2.  A plan allows you to break your goal down into small, obtainable goals as well as larger-reaching ultimate goals.

If you haven’t run in ten years, having the goal “I want to run ten miles a day” might be completely overwhelming.  But if your goal is to start by running ten minutes, three times a week, it doesn’t seem quite so impossible.  For many large goals, all of your incremental goals will add up to the final product.  Writing a novel is a great example: if I’m writing a 70k young adult novel, and I have a daily word goal of 1000, five days a week, at the end of fourteen weeks, I’ll have a completed rough draft.  Goal met, and I never even had to build up to something.

3. A plan will help keep your motivation high.

Every time you reach one of those smaller goals, it’s like giving yourself a treat.  After awhile, you crave those regular treats; you even expect them to happen.  Having had the positive reinforcement in the past, it becomes easier to buckle down to receive that reward again.

On the other hand, let’s say you have no plan.  You have this exciting idea and work on it for a short time fueled by your enthusiasm.  Then your excitement peters out and the idea sits in the corner, collecting dust.  And make no mistake: you won’t always be excited about your idea, oh no.  At some points you’ll think it’s painfully boring, at others you’ll think it sucks, at others you’ll hate it with all the fiery passion in your being.  With a plan, you might be able to force yourself through the hard times.  Without a plan?  The path of less resistant will look oh so tempting.

Also, there’s been a fair amount of talk in the newspapers in the past year about how willpower is a limited resource.  While it might be possible to increase your own willpower, having a plan will help you prioritize the most important use for the willpower you’ve got for any particular day or week.

4. A plan will help you decide if you’re really serious about your goal.

I am not a crafty person, but I have a lot of crafty friends, many of whom know how to knit.  For awhile, I found myself often saying, “Oh, I wish I knew how to knit, but you know, I couldn’t possibly, I have these wrist issues, I’m not a crafty person” and whatever other excuses I felt like creating.  And of course, these excuses would be followed by protestations that of course I could learn, my friends could teach me, and you can guess the rest.
Finally, I sat down and thought about what it would really take to learn to knit, and realized I had no actual interest in it whatsoever.  I was interested in the results, sure: I’m a scarf fanatic and always want more scarves in different colors, and I want the opportunity to bond with my friends.  But I wasn’t at all interested in the actual process of knitting.  So now I don’t say “I wish I could knit” anymore, which both saves myself the defeatism of thinking of all the reasons I couldn’t possibly, and my friends the irritation of me making knitting about me (when I don’t even do it!) instead of relaxing and appreciating their fine talents.

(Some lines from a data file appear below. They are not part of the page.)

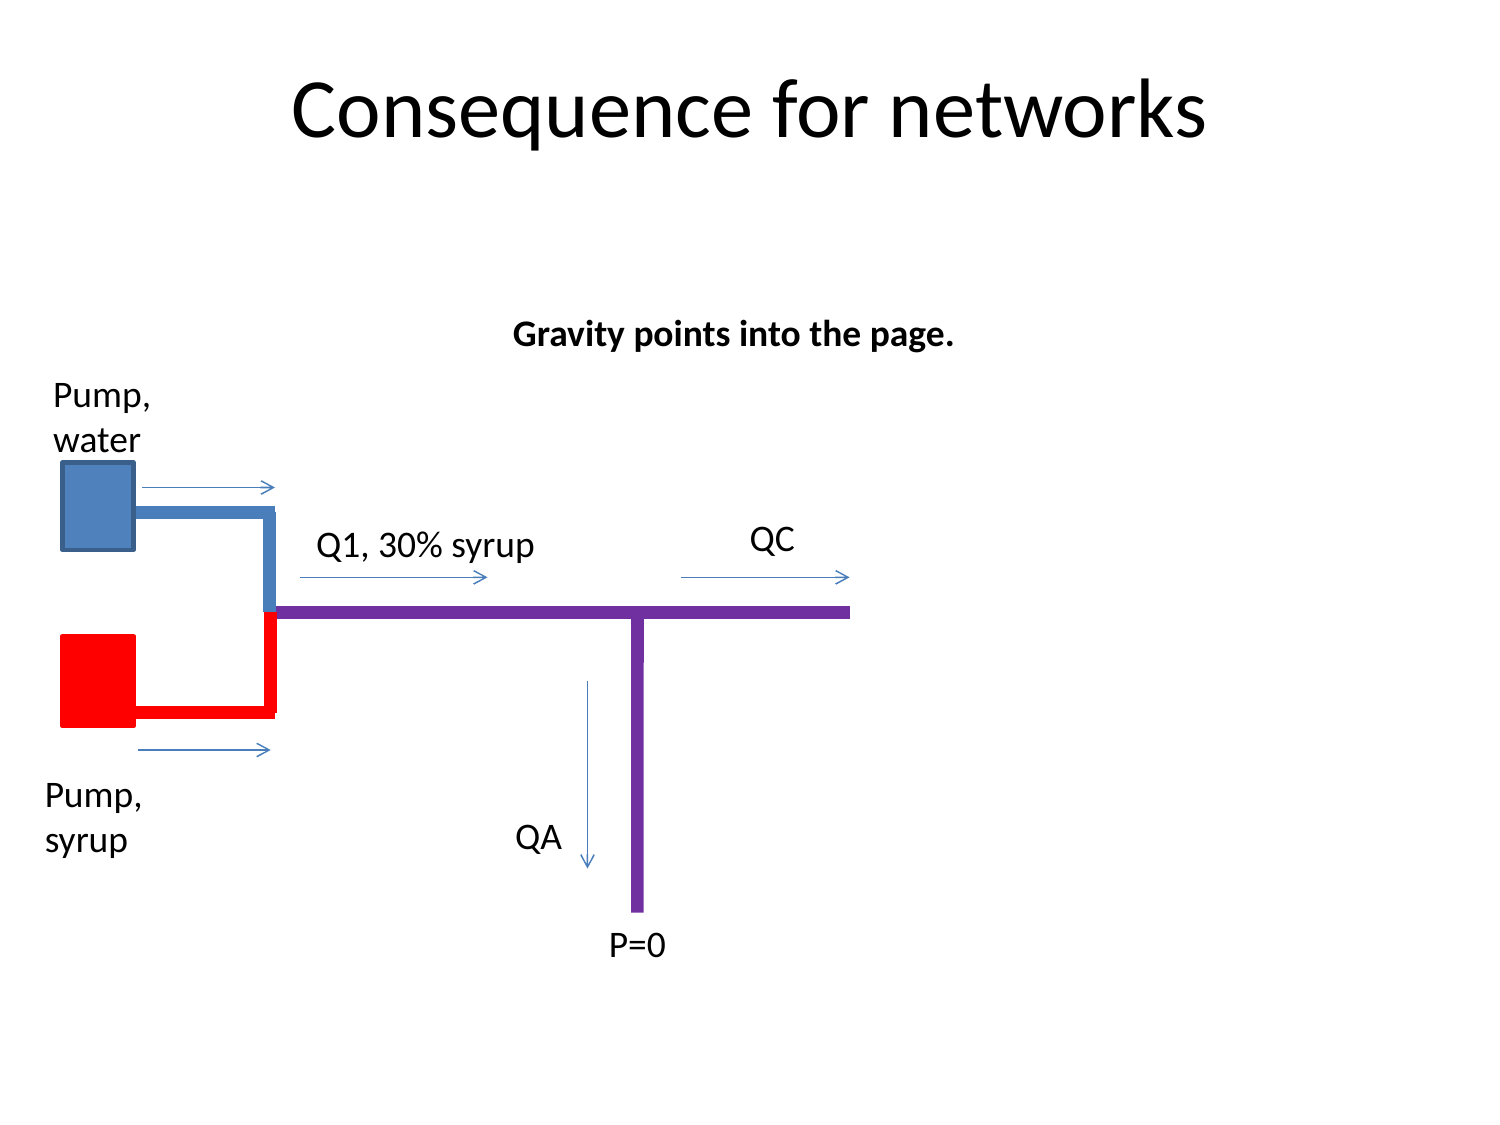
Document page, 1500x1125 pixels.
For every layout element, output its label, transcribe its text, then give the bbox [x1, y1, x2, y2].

text_box [60, 468, 136, 552]
text_box QA [500, 805, 578, 865]
title Consequence for networks [75, 45, 1425, 233]
text_box Q1, 30% syrup [301, 512, 550, 573]
text_box [60, 634, 136, 728]
text_box Pump, syrup [29, 762, 167, 868]
text_box Pump, water [38, 362, 175, 468]
text_box Gravity points into the page. [498, 301, 971, 362]
text_box QC [734, 506, 810, 566]
text_box P=0 [594, 912, 681, 973]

5.  A plan will help you respect and value yourself and your work, regardless of outcome.

There are some things in life we just can’t control, no matter how kick ass our plans might be.  However, even if you’re not where you want to be right now, having a plan means you can at least be actively working towards your ideal life.  In my experience, having concrete tasks that will help me move towards something I want is a lot more happy-making than sitting alone in a dark room wallowing, “I don’t have what I want.  Why don’t I have what I want?”  Yeah, not very fun.  And even if I don’t reach a certain outcome for a plan, I’ve still shown I was capable of following through and working on a project (whether that be a novel, a weight loss plan, organizing a vacation to Europe, throwing a themed mystery party, or what have you) to its finish.    Completion of a plan gives a lot of personal satisfaction, and it helps build awareness of your capability and personal awesomeness.